‘Chevron Deference,’ Under Review at the Supreme Court, Empowered the Illiberal Administrative State

A dispute over fishing regulations is basically a modern reenactment of ‘taxation without representation.’

AP/Robert F. Bukaty, file
Herring, the subject of federal regulations under review by the Supreme Court, are unloaded from a fishing boat at Rockland, Maine, July 8, 2015. AP/Robert F. Bukaty, file

The government shows up at your business and demands you pay the salaries of the regulators who lord over you. If you refuse, you’ll be ruined. You have little recourse. You’ve never even voted on the policy because no law implementing it exists. Bureaucrats at D.C. cooked up the idea, and a political appointee signed off on it.

That’s what a case brought by New England fishermen against the Commerce Secretary, Gina Raimondo, is all about, Loper Bright Enterprises v. Raimondo. It may finally end or weaken Chevron deference, which refers to a 1984 decision that inadvertently empowered the administrative state to take wide-ranging, illiberal powers over American economic life. 

I mean, the case of the fishermen is basically a modern reenactment of “taxation without representation.”

Yet when the Supreme Court took up oral arguments in Raimondo, the three leftist judges didn’t focus on the constitutionality of Chevron deference, but rather lamented the alleged problems of stripping government experts of their power. Here is how the Washington Post’s Ruth Marcus frames the arguments: “Who decides? From the liberal point of view: unelected judges or regulators with expertise and accountability? From the conservative vantage point: judges constitutionally empowered to say what the law is or unelected bureaucrats?”

It’s difficult to comprehend how any jurist who swore to uphold the Constitution could agree with the “liberal point of view.” Justices are “unelected” by design. It’s not a gotcha. It’s the point. And it is literally their job to “decide” the constitutionality of the laws and their implementation. Failing to do so is an abdication of their duty. Yet the contemporary left treats the high court as if it were some autocratic Star Chamber for doing its job.

Nowhere, on the other hand, does the Constitution say one word about unelected bureaucrats deciding the law. The executive branch, as the name strongly suggests, is tasked with executing laws as written. The right initially cheered Chevron as a way to blunt judicial activism.

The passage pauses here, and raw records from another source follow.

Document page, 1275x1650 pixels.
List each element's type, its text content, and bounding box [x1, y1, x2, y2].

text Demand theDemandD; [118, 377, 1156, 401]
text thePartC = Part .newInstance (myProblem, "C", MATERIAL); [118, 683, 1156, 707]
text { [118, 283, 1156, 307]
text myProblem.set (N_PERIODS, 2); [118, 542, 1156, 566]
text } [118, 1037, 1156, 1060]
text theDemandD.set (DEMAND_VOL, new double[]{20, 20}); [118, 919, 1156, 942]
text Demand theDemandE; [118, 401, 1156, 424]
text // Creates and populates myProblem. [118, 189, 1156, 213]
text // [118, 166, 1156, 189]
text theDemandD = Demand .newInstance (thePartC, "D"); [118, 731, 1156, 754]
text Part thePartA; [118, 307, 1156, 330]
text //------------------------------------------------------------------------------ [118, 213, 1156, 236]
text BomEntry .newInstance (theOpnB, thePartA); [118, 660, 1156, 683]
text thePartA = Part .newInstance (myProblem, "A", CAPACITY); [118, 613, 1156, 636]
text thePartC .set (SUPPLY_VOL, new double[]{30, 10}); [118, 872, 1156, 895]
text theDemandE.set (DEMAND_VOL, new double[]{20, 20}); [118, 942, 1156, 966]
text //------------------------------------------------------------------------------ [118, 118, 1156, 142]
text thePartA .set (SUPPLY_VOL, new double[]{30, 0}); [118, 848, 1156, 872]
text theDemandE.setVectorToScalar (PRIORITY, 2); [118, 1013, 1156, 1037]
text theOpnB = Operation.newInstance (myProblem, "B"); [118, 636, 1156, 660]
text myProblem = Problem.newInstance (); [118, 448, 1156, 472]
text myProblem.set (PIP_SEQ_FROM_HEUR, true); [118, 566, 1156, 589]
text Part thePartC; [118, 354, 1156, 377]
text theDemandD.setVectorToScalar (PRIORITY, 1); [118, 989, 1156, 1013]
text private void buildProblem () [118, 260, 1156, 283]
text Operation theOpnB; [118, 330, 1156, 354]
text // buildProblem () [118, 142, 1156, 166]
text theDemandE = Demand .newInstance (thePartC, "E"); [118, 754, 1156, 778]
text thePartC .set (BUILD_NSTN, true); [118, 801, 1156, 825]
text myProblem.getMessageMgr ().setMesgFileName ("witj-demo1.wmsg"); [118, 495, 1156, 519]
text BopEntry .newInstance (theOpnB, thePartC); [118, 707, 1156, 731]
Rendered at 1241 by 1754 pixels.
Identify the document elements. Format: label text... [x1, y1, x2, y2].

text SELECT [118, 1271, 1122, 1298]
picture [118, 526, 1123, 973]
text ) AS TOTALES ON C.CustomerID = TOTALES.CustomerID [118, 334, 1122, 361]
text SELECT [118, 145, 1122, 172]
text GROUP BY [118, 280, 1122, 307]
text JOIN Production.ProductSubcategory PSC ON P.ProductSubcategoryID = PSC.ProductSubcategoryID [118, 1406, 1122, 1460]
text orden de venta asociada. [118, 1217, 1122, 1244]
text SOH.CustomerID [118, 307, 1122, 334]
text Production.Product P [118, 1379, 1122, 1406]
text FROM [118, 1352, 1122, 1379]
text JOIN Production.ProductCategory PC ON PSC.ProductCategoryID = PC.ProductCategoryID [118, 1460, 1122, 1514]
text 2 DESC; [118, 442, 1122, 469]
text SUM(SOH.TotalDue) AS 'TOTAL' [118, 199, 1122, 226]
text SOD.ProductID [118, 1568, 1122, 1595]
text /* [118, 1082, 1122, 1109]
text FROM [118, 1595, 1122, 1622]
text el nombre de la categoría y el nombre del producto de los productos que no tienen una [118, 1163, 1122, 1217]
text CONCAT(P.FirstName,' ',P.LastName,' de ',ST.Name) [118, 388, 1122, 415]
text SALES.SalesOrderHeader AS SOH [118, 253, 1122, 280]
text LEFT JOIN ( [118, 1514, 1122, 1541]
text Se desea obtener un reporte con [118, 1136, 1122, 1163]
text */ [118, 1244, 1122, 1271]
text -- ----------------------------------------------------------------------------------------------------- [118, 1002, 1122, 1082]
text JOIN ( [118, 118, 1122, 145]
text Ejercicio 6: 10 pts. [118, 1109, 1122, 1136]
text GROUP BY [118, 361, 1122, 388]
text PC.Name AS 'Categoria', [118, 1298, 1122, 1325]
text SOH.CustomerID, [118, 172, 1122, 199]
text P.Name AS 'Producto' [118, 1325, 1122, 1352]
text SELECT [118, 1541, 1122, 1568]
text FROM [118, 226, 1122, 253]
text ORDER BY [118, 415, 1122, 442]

Yet the allowances for “reasonable” decision-making when ambiguity exists in the law have been so abused that agencies like the Environmental Protection Agency will regulate every puddle and molecule of carbon dioxide.

Then again, the claim that regulators have unassailable “expertise” or real accountability is also a myth.

Democrats act as if they have a monopoly on apolitical, policy expertise. Yet there are almost always major disagreements about the efficacy and scope of regulatory policy, which is why politics exists, and why Democrats are keen on bypassing Congress and debate.

Moreover, the notion that government regulators are the best and brightest and attain their position through merit is complete bunkum, as anyone who’s paid more than five minutes of attention to the government already knows. This is especially true of political appointees, whose most valued skills are navigating bureaucracies and risk aversion.

Indeed, bureaucrats do not function under a notion of “accountability” that most normal people would recognize. When was the last time an agency cleaned house because its policies had failed? When was the last time the administrative state was reined back in any genuine way? How many regulators or appointees are ever fired? If you were as bad at your job as the Secretary of Homeland Security, Alejandro Mayorkas, you’d be out of work forever.

That said, even if regulators were blessed with extraordinary work ethic, exceptionally creative minds, and all the best ideas, they would still have zero right to create laws out of whole cloth.

Yet all the most vocal defenders of saving American “democracy” happen to think Chevron deference abuses are integral to governance. Read left-wing punditry on the topic and you might walk away with the impression that federal agencies didn’t even exist until 1984.

The histrionics over the potential death of Chevron deference is just another example of the left’s abandonment of anything resembling a limiting principle. It’s all consequentialism, all the time. Anything Democrats dislike is an attack on “democracy.” 

What Chevron deference does is incentivize Congress to write vague laws and presidents to abuse their power. It creates instability, as every administration implements its own preferred interpretation of the law. It threatens to further destroy the separation of powers. It was a huge mistake. And, as opposed to most of the left’s hysterics these days, it’s a real threat to “democracy.”